[[ Passage, beginning ]]

I spent the first year of my research looking at the landscape around here and around my childhood home in Murray river and Hume Weir country near Albury-Wodonga. I considered ideas about nature, I looked at the ways we have shaped the landscape and how it shapes us.

I spent the second year looking solely at my domestic home, looking at the different habits, interactions and activities that we do to create the dependable routines that produce the stability and security that we generally feel within our homes.

Whilst at first glance it may appear that these two areas of research, the landscape and the domestic home, describe separate spaces, what I actually found was the extent to which these spaces are utterly intertwined, and it was the very simple, very ordinary material of water that gave me the key.

I had drawn a picture of my bathroom basin with water running from its tap and a wave breaking out over the side of the basin- I had drawn the tap water clear and drawn the wave using the colours that we would expect to find out here in the southern ocean. This simple difference gave away underlying distinctions that I had made between my domestic home and the so-called natural world.

Around this time I came across a question posed by Canberra artist Marily Cintra “Do we realise that when we open a tap in Canberra we are diverting the river into our homes.”

I realized that this was a question that many of us here in Warrnambool should consider more carefully, many of us do not even realise that the Gellibrand flows into our homes.

My sculpture, which I have called “The Water Tower” makes reference to the humble domestic shower. Etched into each of the acrylic panels you will find just a handful of the many other species who make their homes in the Gellibrand and its catchment area.

Despite the top paddles looking as though they should move, they do not, in fact there is only one part of the sculpture that does move- the hot & cold taps on either side of the central panel.

When you look at the creatures etched and get that warm little feeling & awe at nature’s beauty this sculpture asks you to consider the primary that way that you already interact with those creatures- and that you please, bare them in mind you use the hot and cold taps in your own home.

skyward

BEAMS Festival 2015

 

It was great to see my work fully installed for the 2015 BEAMS Festival in Chippendale. The very generous residents of this terrace were happy to lend their entrance to the festival for the evening. This space was a perfect fit for my piece, Shower Funnel Wave Form/Standing in this River on its way out to the Sea, it created the sense of enclosure needed to build on the work’s reference of taking a shower.

[[ Passage, end ]]

### Exercise prompt
Write the next part of the passage about water and domestic space, picking up after its last sentence. The entries that follow have no connection to the passage about water and domestic space.

[[ Given data, beginning ]]

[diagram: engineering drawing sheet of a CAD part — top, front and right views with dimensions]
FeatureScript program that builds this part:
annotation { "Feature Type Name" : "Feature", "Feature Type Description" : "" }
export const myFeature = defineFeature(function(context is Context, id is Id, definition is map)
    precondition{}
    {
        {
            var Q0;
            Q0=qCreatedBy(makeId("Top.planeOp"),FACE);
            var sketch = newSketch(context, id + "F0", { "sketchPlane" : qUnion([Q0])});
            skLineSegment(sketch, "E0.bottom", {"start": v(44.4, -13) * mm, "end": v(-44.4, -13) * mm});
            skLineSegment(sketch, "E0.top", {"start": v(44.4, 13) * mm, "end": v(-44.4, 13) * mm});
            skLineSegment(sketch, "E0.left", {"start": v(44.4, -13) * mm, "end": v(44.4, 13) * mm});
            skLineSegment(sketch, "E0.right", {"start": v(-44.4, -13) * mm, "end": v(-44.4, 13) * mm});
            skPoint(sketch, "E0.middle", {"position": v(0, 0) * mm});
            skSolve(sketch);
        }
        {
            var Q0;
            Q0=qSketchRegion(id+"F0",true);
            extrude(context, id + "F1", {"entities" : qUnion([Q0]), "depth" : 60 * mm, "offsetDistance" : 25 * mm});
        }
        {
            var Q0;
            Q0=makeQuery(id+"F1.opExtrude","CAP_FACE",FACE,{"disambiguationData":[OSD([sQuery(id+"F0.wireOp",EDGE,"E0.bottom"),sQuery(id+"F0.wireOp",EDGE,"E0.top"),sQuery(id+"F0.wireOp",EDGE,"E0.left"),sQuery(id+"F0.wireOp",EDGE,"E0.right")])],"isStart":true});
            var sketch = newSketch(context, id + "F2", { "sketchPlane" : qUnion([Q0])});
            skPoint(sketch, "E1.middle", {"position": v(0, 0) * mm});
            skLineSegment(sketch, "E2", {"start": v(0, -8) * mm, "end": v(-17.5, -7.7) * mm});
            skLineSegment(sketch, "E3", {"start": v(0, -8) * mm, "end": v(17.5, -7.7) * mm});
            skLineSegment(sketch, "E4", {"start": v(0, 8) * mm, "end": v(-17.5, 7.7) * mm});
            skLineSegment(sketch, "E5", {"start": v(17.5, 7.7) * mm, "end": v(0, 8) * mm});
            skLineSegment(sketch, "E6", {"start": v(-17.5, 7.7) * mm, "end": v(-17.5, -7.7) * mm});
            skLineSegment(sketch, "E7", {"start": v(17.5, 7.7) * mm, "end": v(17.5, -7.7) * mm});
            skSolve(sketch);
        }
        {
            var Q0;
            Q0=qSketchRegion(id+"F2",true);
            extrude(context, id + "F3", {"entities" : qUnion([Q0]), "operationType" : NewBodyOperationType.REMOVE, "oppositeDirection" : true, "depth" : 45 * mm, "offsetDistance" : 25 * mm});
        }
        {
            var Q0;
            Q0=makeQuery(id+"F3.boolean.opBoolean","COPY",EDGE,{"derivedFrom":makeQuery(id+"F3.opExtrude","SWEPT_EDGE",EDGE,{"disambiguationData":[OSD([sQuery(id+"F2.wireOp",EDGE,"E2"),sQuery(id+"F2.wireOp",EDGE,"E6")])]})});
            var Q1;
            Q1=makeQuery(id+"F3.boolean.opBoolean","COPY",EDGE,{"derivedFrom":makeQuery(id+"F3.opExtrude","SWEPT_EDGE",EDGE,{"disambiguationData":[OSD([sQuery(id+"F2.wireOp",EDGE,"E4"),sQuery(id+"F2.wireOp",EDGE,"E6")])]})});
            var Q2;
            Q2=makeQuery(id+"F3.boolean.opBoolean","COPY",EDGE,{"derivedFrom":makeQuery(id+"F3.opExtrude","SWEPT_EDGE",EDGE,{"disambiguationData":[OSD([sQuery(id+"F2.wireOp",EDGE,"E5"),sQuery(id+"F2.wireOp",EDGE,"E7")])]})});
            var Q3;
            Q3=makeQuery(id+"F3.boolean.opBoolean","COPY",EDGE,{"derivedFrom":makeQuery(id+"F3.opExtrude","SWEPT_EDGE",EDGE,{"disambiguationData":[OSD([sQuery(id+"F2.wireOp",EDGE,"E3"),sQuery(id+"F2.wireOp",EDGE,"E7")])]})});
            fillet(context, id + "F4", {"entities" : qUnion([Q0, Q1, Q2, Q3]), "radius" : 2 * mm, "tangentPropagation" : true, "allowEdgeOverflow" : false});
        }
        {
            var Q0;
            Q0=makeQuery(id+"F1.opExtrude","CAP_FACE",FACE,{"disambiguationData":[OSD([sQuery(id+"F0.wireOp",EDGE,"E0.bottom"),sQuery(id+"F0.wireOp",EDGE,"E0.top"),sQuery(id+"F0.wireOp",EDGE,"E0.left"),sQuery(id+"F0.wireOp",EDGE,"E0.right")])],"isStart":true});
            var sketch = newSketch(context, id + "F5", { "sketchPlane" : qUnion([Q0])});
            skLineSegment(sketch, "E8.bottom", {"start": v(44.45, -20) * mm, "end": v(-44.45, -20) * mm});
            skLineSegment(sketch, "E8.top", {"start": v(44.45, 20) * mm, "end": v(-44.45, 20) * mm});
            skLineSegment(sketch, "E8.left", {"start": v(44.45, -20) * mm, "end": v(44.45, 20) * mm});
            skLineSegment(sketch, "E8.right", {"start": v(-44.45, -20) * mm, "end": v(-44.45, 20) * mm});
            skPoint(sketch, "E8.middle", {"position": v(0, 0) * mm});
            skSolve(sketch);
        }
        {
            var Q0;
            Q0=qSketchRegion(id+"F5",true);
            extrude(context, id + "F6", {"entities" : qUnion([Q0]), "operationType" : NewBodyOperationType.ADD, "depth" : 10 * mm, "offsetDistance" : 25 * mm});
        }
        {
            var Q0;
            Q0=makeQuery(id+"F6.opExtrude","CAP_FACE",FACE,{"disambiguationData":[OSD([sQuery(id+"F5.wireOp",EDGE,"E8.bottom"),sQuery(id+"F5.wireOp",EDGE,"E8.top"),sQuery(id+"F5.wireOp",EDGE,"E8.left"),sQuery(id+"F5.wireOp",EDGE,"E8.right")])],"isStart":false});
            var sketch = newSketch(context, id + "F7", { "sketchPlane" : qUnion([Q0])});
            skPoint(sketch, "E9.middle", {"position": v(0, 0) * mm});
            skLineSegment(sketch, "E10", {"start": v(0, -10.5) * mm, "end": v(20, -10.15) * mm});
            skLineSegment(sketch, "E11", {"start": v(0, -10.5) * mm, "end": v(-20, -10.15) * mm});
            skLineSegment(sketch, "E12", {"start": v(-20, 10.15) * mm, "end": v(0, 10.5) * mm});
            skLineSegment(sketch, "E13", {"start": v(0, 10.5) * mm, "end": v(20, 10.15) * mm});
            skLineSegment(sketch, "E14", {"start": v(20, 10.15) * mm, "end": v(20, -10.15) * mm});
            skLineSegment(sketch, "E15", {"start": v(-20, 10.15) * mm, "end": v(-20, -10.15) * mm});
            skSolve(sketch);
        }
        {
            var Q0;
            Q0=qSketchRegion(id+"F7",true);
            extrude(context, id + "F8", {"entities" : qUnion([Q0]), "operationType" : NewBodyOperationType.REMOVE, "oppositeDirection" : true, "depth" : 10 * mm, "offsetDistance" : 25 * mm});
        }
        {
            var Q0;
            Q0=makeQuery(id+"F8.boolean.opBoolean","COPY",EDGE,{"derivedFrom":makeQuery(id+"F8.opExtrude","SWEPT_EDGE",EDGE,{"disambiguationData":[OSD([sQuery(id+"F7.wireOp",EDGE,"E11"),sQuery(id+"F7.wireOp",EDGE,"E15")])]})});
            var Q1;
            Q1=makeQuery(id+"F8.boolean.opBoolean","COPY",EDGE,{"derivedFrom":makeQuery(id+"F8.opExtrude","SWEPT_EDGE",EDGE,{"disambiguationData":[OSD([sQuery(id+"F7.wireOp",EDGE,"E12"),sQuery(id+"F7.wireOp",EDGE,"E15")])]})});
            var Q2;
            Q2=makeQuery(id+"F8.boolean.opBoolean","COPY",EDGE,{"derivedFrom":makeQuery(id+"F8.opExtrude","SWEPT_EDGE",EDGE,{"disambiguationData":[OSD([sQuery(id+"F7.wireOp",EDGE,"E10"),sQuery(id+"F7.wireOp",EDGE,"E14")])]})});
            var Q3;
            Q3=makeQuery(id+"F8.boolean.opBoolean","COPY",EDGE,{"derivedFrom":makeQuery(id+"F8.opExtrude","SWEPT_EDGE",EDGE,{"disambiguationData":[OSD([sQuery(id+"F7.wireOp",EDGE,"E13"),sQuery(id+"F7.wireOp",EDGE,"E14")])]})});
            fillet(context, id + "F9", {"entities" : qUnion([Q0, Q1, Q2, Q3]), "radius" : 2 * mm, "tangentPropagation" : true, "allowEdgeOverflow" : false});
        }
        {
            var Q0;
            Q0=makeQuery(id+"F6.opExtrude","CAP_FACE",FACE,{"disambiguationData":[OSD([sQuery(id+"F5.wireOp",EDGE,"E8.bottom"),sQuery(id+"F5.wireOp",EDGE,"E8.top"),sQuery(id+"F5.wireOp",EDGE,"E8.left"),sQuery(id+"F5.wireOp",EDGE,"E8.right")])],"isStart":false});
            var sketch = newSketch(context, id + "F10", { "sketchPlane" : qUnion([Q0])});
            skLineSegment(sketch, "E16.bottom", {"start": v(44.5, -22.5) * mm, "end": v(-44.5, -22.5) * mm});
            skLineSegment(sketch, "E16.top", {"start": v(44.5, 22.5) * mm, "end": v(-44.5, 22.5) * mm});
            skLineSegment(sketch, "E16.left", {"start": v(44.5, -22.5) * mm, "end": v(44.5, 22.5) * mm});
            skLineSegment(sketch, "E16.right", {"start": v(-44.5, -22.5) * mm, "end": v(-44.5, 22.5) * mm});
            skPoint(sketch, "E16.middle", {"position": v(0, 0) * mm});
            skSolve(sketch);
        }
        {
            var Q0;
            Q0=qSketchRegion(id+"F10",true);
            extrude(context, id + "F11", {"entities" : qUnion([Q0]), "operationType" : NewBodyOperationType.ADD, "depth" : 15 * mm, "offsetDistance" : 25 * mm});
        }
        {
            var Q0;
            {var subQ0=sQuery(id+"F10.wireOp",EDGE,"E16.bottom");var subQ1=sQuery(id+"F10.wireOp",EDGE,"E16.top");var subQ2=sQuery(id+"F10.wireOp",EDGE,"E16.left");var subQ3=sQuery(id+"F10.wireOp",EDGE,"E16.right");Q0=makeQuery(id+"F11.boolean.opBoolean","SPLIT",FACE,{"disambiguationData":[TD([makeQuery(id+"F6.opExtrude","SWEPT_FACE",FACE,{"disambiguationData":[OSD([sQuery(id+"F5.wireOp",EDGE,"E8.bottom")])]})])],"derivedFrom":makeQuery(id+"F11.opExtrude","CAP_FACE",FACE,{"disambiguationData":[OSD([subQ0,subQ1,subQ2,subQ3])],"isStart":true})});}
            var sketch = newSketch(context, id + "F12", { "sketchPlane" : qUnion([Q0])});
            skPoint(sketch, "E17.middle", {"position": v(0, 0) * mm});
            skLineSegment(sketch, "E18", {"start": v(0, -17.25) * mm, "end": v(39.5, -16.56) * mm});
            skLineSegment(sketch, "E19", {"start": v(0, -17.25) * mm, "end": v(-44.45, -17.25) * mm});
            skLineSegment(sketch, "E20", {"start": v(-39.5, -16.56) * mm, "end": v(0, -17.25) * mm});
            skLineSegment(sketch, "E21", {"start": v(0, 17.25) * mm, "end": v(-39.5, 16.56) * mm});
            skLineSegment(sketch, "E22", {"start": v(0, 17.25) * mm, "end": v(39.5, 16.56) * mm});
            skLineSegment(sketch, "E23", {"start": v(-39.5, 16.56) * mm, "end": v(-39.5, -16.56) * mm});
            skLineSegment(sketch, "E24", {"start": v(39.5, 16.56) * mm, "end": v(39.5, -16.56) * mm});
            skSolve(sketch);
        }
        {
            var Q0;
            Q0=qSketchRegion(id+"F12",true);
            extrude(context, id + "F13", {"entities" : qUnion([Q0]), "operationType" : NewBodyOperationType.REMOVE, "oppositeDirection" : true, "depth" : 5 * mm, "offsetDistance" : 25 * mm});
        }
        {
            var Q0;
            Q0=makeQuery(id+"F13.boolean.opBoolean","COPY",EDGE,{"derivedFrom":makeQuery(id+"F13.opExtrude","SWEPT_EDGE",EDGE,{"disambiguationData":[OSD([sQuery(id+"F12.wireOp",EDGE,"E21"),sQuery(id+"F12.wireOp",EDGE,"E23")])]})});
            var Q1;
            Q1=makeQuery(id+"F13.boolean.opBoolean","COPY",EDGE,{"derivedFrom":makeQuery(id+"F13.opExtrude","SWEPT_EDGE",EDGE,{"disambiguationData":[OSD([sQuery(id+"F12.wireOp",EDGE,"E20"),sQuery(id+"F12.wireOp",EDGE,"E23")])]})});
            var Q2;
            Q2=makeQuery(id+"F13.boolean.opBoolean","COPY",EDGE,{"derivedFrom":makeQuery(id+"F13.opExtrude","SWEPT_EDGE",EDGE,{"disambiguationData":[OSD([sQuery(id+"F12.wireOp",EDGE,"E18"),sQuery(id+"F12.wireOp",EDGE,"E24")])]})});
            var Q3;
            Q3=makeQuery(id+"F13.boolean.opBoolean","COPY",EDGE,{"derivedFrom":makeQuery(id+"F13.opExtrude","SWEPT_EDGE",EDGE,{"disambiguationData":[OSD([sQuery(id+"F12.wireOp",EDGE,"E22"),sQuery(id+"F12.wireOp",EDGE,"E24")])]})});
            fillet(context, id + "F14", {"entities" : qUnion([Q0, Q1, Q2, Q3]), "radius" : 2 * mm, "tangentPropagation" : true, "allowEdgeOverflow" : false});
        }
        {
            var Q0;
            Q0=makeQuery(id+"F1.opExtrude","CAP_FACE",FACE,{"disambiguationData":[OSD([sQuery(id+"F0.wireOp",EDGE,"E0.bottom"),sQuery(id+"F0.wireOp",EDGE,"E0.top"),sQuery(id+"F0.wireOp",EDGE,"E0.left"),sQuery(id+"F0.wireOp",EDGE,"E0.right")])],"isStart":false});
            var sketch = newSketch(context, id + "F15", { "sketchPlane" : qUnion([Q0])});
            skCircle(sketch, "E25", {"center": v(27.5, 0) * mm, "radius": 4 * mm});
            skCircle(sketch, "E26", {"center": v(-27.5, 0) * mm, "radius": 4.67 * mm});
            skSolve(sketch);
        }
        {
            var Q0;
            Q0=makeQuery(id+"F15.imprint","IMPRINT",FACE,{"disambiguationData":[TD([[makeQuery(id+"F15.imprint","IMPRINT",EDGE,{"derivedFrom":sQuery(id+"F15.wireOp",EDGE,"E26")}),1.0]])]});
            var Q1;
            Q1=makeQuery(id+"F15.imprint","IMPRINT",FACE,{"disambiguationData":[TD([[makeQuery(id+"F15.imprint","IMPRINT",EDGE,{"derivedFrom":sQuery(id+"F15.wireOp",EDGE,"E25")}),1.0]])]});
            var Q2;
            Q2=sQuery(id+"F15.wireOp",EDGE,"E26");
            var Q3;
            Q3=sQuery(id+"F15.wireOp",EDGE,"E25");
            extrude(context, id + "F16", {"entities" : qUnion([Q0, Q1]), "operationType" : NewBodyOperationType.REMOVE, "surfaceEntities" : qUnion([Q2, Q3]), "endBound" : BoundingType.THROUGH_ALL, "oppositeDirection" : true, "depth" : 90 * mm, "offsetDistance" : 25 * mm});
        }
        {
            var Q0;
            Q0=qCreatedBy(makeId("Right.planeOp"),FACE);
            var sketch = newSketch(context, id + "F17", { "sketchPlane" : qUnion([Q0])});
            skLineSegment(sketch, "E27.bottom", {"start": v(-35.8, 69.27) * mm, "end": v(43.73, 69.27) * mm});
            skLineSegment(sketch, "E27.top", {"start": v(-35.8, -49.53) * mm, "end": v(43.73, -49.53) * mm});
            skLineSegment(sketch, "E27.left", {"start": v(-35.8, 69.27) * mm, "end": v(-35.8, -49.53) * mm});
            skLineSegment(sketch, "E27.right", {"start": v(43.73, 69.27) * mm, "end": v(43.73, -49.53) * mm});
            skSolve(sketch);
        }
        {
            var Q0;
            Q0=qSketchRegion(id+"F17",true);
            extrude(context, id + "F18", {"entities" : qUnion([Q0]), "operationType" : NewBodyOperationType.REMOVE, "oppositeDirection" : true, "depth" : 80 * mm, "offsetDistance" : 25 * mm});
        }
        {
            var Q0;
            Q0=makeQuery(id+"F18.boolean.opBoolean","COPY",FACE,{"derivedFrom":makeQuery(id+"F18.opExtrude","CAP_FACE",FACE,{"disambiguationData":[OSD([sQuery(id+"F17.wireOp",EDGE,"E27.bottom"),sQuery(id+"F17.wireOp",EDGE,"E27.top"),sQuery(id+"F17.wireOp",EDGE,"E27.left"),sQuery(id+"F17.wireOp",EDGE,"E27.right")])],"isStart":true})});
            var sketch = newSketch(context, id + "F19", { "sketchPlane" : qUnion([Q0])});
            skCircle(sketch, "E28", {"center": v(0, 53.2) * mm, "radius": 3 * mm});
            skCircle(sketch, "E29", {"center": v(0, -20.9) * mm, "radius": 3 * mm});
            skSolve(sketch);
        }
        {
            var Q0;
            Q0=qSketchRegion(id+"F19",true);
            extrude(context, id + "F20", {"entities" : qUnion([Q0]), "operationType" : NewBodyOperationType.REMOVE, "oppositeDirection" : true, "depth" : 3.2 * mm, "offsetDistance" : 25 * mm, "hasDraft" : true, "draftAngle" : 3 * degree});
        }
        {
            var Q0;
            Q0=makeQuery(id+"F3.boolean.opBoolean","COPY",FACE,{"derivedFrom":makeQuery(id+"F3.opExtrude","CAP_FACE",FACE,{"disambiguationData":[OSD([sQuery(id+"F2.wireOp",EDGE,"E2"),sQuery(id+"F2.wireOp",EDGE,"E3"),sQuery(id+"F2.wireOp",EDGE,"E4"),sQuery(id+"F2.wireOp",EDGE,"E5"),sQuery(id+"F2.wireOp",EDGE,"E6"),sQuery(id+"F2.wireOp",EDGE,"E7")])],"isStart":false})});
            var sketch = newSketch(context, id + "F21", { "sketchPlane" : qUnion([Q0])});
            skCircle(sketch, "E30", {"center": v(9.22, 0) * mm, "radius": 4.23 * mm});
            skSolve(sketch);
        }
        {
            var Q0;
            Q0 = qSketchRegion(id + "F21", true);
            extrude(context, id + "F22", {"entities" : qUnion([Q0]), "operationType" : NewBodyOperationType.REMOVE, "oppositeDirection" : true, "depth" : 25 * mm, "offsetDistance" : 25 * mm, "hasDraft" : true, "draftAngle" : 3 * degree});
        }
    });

[[ Given data, end ]]

### Exercise output
As the sun went down the street came to life with lights, performance and the hustle of viewers. The light on my work worked brilliantly, helping to generate a sense of an individual space as well as creating a dynamism.

The soundscape was just loud enough to pull people in to listen closer to the work.

I was super stoked to see that my work had been chosen as the face of the BEAMS App too!

Here’s the blurb that accompanied my work:

‘Shower Funnel Wave Form – Standing in this river on its way out to the sea’

Berger’s work seeks to make visible the multi dimensions of time that intertwine with space and matter to create the fullness of reality. The installation consists of a suspended semi-spiral of fleshy storm clouds morphing into a barreling wave from which the resonant sounds of a domestic shower are emitted. “Within the reliable solitude of our daily shower, we are able to turn inward and we are made anew by the washing away of our day and become cleansed; in reality, we are amidst the water cycle, an ancient river diverted into our home. The work recreates and celebrates this daily embrace with nature, and our relationship with the mysterious substance, water”.

Berger has spent considerable time observing domestic space and urban environment looking to pierce the regularity of its stable, constructed surfaces and to coax out both its fluidity and the invisible, over-lapping and coexisting connections that create the spatial-temporal multi-dimensionality of lived reality. In this work Berger uses painting, sculpture and sound to imagine a romantic natural form that sits somewhere between Eugene von Guerard’s gold lit landscapes and James Gleeson’s fresh morphed terrains.